Comment êtes-vous entré dans la magie ? A quand remonte votre premier déclic ?
Un jour, un voisin m’a fait un tour de magie et m’a laissé toute une semaine sans explications. Au cours de cette semaine, ma tête a travaillé et a ressenti le secret, l’impossible, ainsi qu’une nouvelle réalité. Quand mon voisin m’a expliqué le secret, j’en suis ressorti plus intelligent et j’ai découvert la merveilleuse vie intérieure de la magie. À ce moment-là, je voulais être un magicien. Tout m’attirait dans cet art : l’expérience, l’impossible, l’effet…
Quand avez-vous franchi le premier pas et comment avez-vous appris ?

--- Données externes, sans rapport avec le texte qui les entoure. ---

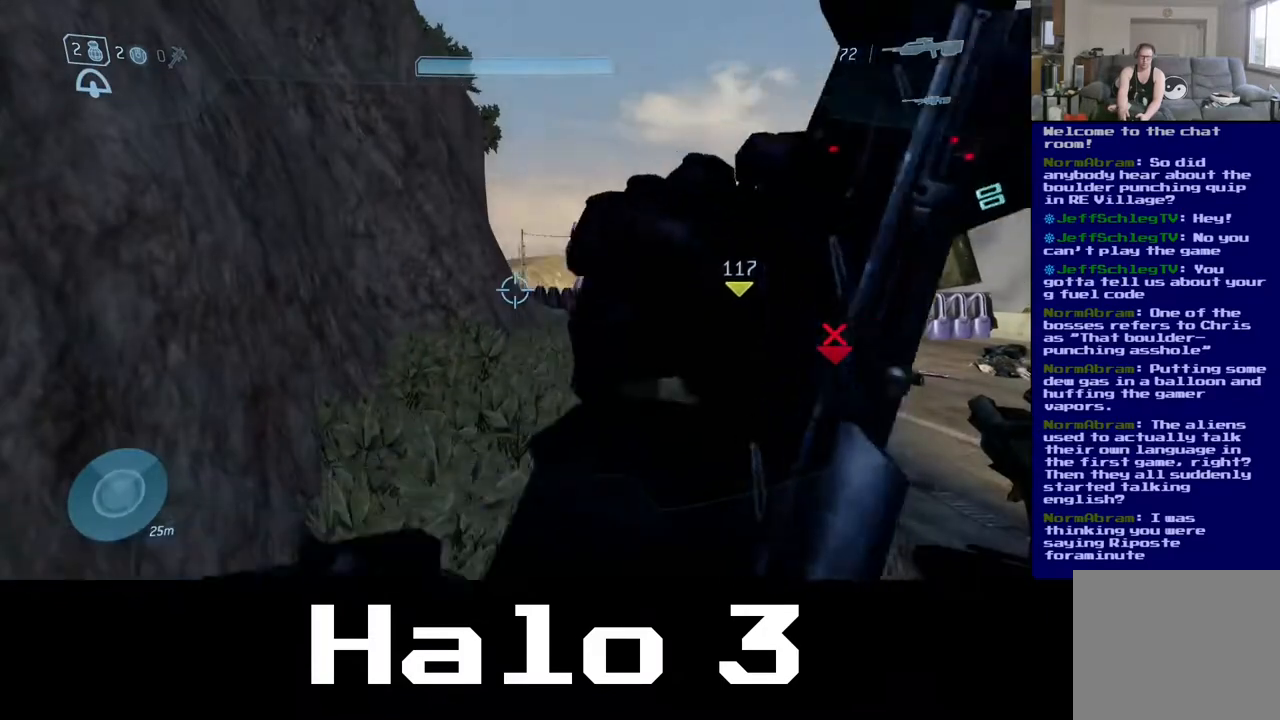
{"buttons": [], "left_stick": "up", "right_stick": "center", "events": [[183, "left_stick", "up"]]}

Je ne connaissais personne dans ce domaine et je ne savais pas comment avoir accès à des livres spécialisés. J’étais très jeune et il n’y avait pas d’Internet à cette époque.
J’ai donc commencé à travailler avec mes propres techniques. Quelques mois plus tard, j’ai participé à une émission de télévision avec Juan Tamariz.
Par la suite, j’ai vu un livre dans une librairie expliquant où il y avait un magasin et une association de magie. Un an et demi plus tard, je rencontrais Ascanio chaque jeudi et le lundi avec Tamariz et de nombreux magiciens, tout au long de la semaine. Je suis né dans un berceau doré !
Quelles sont les personnes ou les opportunités qui vous ont aidé. A l’inverse, un évènement vous a-t-il freiné ?
Je ne pense pas que quelqu’un m’a arrêté, sauf moi. De nombreux magiciens m’ont aidé. Tous les maîtres espagnols m’ont toujours ouvert leur porte et m’ont enseigné leur connaissance. J’ai aussi été conseillé par des magiciens étrangers. La magie reste encore un domaine où les gens s’aident les uns les autres et nous pouvons percevoir la magie comme faisant partie de la culture de ce monde.
Dans quelles conditions travaillez-vous ?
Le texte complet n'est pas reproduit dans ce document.